*** Opening Given entries ***
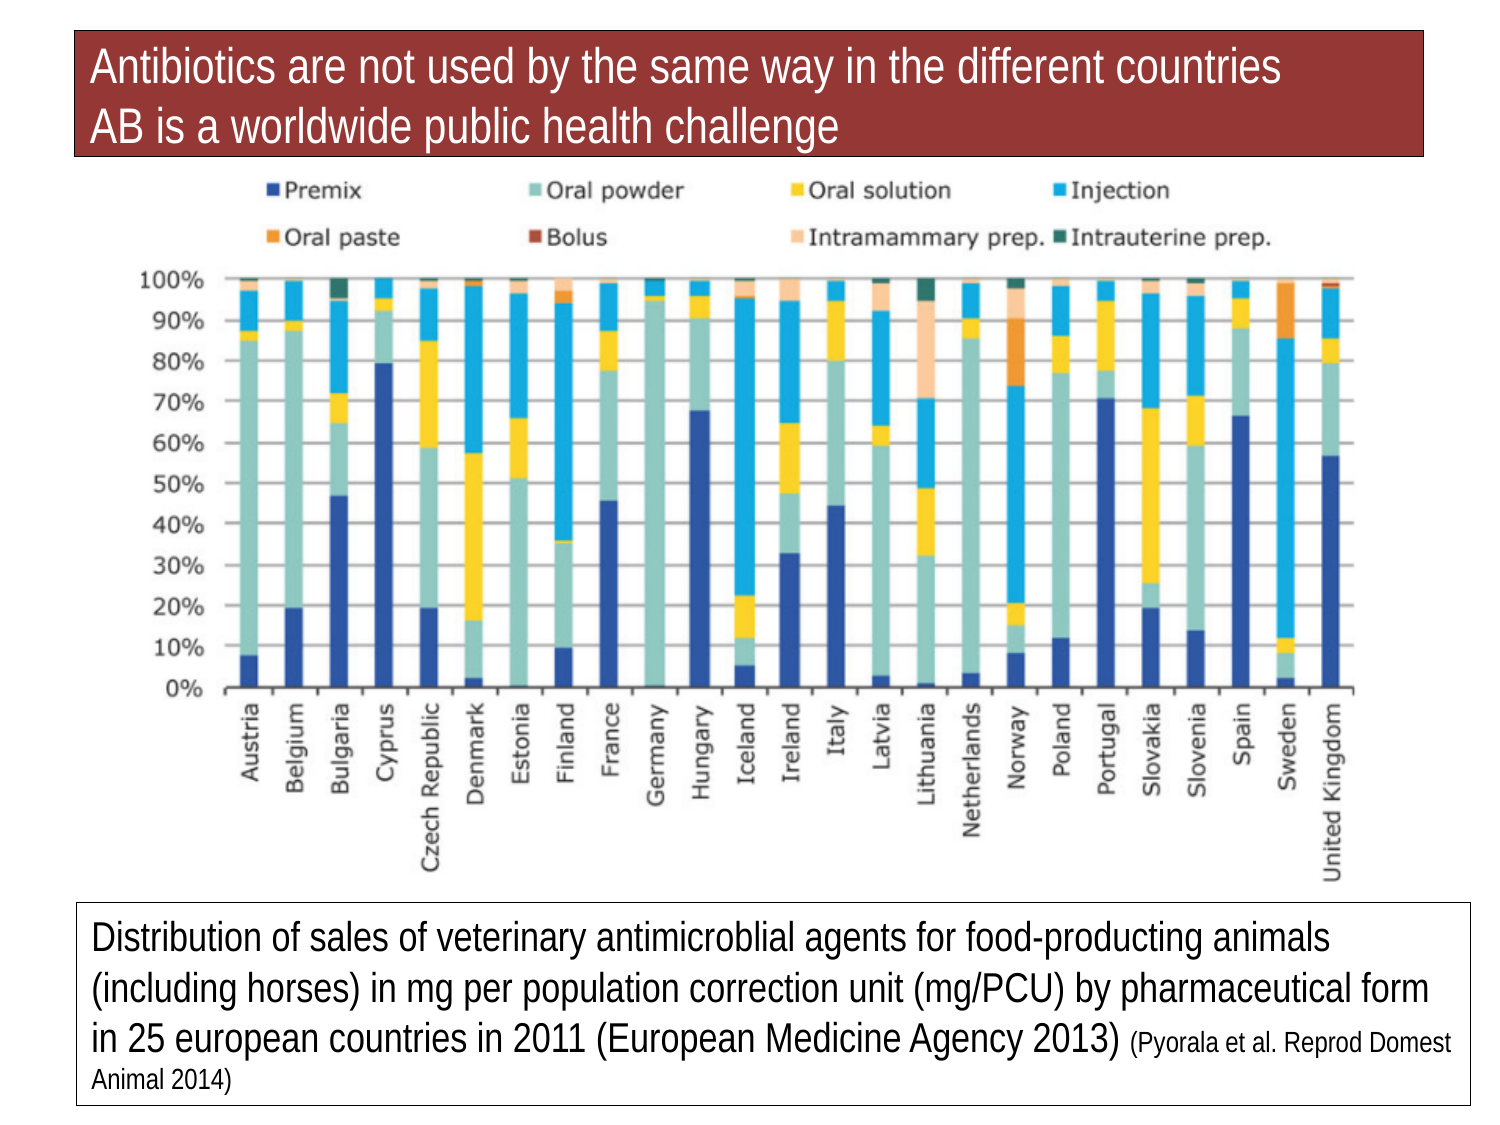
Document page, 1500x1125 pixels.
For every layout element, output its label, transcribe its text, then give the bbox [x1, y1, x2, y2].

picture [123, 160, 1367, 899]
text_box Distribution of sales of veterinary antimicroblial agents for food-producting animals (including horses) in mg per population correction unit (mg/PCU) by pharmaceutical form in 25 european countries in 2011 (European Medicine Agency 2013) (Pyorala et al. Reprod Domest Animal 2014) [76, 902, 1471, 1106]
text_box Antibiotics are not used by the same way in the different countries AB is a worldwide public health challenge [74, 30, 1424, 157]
*** Closing Given entries ***
Reproduce the listing above exactly, without a single picture.

Document page, 1500x1125 pixels.
For every layout element, output its label, transcribe its text, then give the bbox [x1, y1, x2, y2].

picture [123, 160, 1367, 899]
text_box Distribution of sales of veterinary antimicroblial agents for food-producting animals (including horses) in mg per population correction unit (mg/PCU) by pharmaceutical form in 25 european countries in 2011 (European Medicine Agency 2013) (Pyorala et al. Reprod Domest Animal 2014) [76, 902, 1471, 1106]
text_box Antibiotics are not used by the same way in the different countries AB is a worldwide public health challenge [74, 30, 1424, 157]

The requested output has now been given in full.